EKD-Ratsvorsitzender gegen aktive Sterbehilfe
Der Ratsvorsitzende der EKD, Nikolaus Schneider, hat sich gegen aktive Sterbehilfe ausgesprochen. Organisationen, die sich für aktive Sterbehilfe einsetzen, sehe er mit "großer Skepsis".

Organisationen wie den Schweizer Verein Dignitas, der sich für aktive Sterbehilfe einsetzt, sehe er mit "großer Skepsis", sagte Schneider am Montagabend in der ARD-Sendung "Beckmann". Dignitas bietet seinen Mitgliedern auf Anfrage Beratung, Begleitung und Beihilfe zum Suizid an.

Schneider: "Geltende Rechtsprechung ausreichend"

Die geltende Rechtssprechung des Bundesgerichtshofs (BGH) beurteilte Schneider als ausreichend. "Wenn ein Leben ans Ende gekommen ist, sollte man es nicht künstlich verlängern." Patientenverfügungen und Vollmachten seien hier angemessene Möglichkeiten.
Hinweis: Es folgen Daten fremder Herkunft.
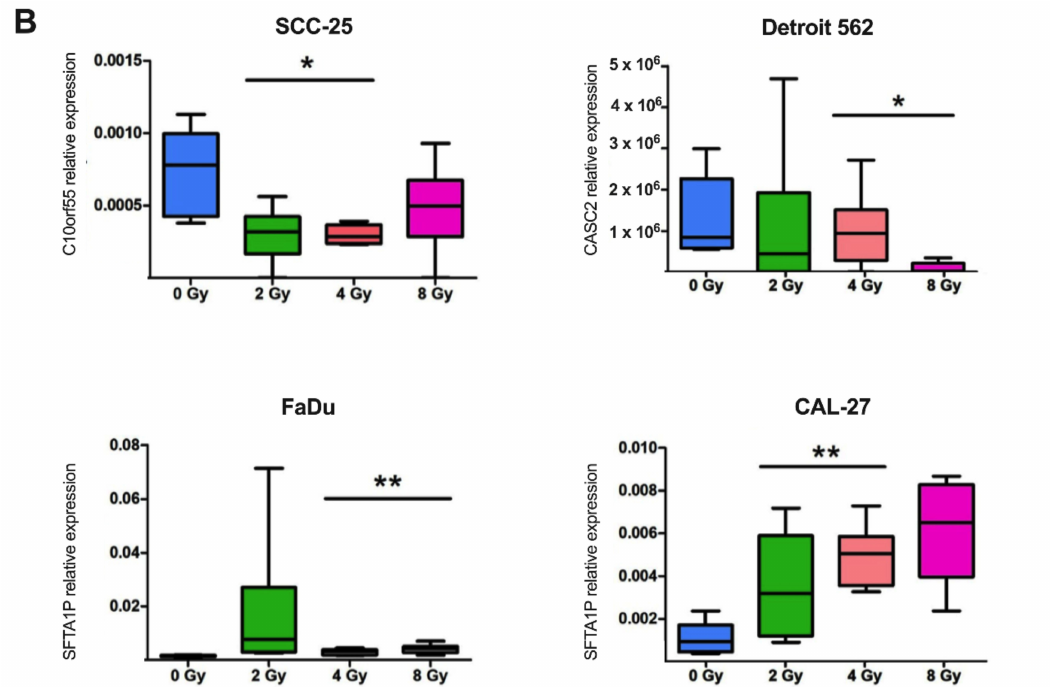
Figure 6. Relative expression of C10orf55, C3orf35, C5orf38, CASC2, MEG3, MYCNOS, SFTA1P, SNHG3, and TMEM105 lncRNAs after irradiation of HNSCC cell lines using doses of 0 Gy, 2 Gy, 4 Gy, and 8 Gy: ( A ) heat maps representing expression of specified lncRNAs and ( B ) expression of C10orf55, CASC2, and SFTA1P in selected cell lines; p < 0.05 considered significant, * p < 0.05; ** p <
Ein Sterben in Würde sei ein umsorgtes und möglichst schmerzfreies Sterben, das die Chance biete, von wichtigen Menschen Abschied zu nehmen.

Im Juni hatte der BGH in einem Grundsatzurteil den Abbruch lebensverlängernder medizinischer Maßnahmen als passive Sterbehilfe für zulässig erklärt. Die Behandlung von unheilbar erkrankten und selbst nicht mehr entscheidungsfähigen Patienten dürfe jederzeit abgebrochen werden, wenn der Patient dies zuvor so geäußert oder veranlasst habe, entschieden die Richter in Leipzig.

"Wir brauchen eine neue Sterbekultur in Deutschland"

In der Gesprächssendung wurde unter dem Titel "Sterbehilfe - wer darf bestimmen, wie wir sterben" der Fall der gelähmten Bettina Koch diskutiert, mit dem sich gerade der Europäische Gerichtshof für Menschenrechte befasst. Der 67-jährige Witwer Ulrich Koch hatte Beschwerde eingelegt, weil seine Frau in Deutschland kein Medikament für den selbstgewählten Freitod bekommen hatte. 2005 nahm sich Bettina Koch mit Hilfe von Dignitas in der Schweiz das Leben. Mit einem Urteil des Menschenrechtsgerichtshof wird erst im kommenden Jahr gerechnet.

Bettina Koch wäre es bereits 2005 möglich gewesen, ihr Leben in Deutschland durch den Abbruch der künstlichen Beatmung und Ernährung zu beenden, betonte dagegen der Notfallmediziner Michael der Ridder. Die Ärzte hätten sie dann nicht gegen ihren Willen behandeln dürfen. Der Mediziner forderte zudem, die ärztliche Beihilfe zum Suizid in Ausnahmefällen zu erlauben und die Palliativmedizin massiv auszubauen. "Wir brauchen eine neue Sterbekultur in Deutschland", sagte der Ridder. Menschen und Medizin müssten lernen loszulassen und Sterblichkeit annehmen.

In Deutschland ist aktive Sterbehilfe verboten. Indirekte und passive Sterbehilfe sind erlaubt. Auch Beihilfe zum Suizid ist nicht strafbar, solange der Patient das tödliche Medikament selbst und aus freiem Willen einnimmt. Die gewerbliche Vermittlung von Suizid-Hilfe, wie sie der Verein Dignitas leistet, soll nach Plänen der Bundesregierung unter Strafe gestellt werden. Ärzte bewegen sich beim assistierten Suizid in einer rechtlichen Grauzone. Bislang gilt ärztliche Beihilfe zum Suizid als unvereinbar mit dem ärztlichen Berufsverständnis.